And then, I have another question to ask you. It’s the one that comes after “Did you check your boobies this month?” and “Do you even know how beautiful you are?” but before “Do you have enough life insurance?”
Ready? Take a deep breath, girls, this is a big one.
I’ll start with a little story.
Last month, to celebrate my oopherectomy (I know!), my husband took us all back to the beach for a week. My mother-in-law and father-in-law came with us, and we spent a week together in the shelter of the house, watching storms rage on the beach and winds blow the waves higher than we’d ever seen. We ventured out when the weather let up, to dig on the beach, dip toes in the surf, and dash from little shop to little shop between the raindrops. It was incredibly relaxing and wonderful.
My mother-in-law and I slipped off to a little shop at one point while the kids played and dad and grandpa watched them on the playground. We popped into the beach-wear shop and tried on sundresses. (Yes, in September. That’s just the way I roll.) I fell in love with a beautiful deep blue number with stars and swirls. I loved it — but I was hesitant for one reason. My chest. No, not the lack thereof — but in fact the radiation burn to the skin (where my breasts had been) was showing, peeking out of the neckline as if to say, “Hey, remember me? Ha, ha, I’m still here and it really hasn’t been that long since treatment!” Or something like that.

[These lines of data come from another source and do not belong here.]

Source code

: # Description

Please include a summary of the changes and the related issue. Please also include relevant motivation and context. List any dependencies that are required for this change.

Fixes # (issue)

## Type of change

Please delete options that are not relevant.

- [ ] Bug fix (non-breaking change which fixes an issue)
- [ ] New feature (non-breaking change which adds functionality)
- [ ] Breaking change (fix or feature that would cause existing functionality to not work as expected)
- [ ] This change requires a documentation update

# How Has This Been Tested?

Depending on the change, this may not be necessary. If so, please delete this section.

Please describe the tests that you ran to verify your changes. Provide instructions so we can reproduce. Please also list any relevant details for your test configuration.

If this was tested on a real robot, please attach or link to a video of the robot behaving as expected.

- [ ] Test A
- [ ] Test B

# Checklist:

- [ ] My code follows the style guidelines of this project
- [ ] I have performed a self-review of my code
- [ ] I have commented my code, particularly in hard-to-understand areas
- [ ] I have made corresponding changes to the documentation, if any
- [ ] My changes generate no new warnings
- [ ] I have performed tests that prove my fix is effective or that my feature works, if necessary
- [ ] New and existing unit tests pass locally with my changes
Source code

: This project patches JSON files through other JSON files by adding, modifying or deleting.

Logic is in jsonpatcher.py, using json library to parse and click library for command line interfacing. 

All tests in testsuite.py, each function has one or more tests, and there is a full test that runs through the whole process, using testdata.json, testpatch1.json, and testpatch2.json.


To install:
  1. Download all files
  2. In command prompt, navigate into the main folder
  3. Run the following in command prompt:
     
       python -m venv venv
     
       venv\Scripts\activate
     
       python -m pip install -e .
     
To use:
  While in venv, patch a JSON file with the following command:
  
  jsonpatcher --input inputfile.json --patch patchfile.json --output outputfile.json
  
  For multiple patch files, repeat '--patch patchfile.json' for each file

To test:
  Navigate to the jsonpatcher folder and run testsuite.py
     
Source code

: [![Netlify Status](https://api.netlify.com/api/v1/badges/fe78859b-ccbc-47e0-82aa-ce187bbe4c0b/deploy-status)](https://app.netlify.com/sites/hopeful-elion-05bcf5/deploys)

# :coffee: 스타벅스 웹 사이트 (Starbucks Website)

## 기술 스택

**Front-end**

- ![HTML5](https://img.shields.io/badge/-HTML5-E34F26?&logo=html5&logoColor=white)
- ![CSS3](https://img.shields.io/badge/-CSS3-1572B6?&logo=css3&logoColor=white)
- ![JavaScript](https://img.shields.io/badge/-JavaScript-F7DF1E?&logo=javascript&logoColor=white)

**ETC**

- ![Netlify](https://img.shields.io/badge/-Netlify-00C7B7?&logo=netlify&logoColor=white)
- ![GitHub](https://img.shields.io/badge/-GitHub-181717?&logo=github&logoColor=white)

It’s a nice deep tan, now, but still obvious.
Or at least obvious to me.
So I came out of the dressing room and asked my mother-in-law if it was obvious to her.
And then I realized that I really didn’t care all that much who it was obvious to. I have a radiation burn. I don’t have boobs. I wear a funky arm wrap. That’s just the way things are. That’s just who I am and what I look like now. And I’m tired of covering it up. So there.
I twirled in the dress, and I felt better.
But the clerk heard us talking and came over to join in. (Slow day at the beach.) After reassuring me that she didn’t see anything, I told her why I was concerned, and told her that I’d had cancer. (To me, it was obvious. Silly me.)
Turns out that she’d had a bad mammogram 2 years ago and never followed up. Never got the biopsy. Never saw an oncologist. She just didn’t follow up. And now she’s wondering about the pain in her breast, and worried about going to see someone.
My jaw dropped to the floor. My mother-in-law and I both urged her to go see the doctor and get checked out, if just for reassurance, but I don’t think we were successful. I considered bargaining with her, kind of “I’ll buy this dress if you’ll go see the doctor,” but, in the end, I didn’t. Cause that’s rude. And cause I really wanted the dress.
But you, my friends, are so important to me that I’m going to be rude and ask you what I regret not asking her:
Are you putting off a doctor’s visit?
If you are, can I encourage you to go? Please?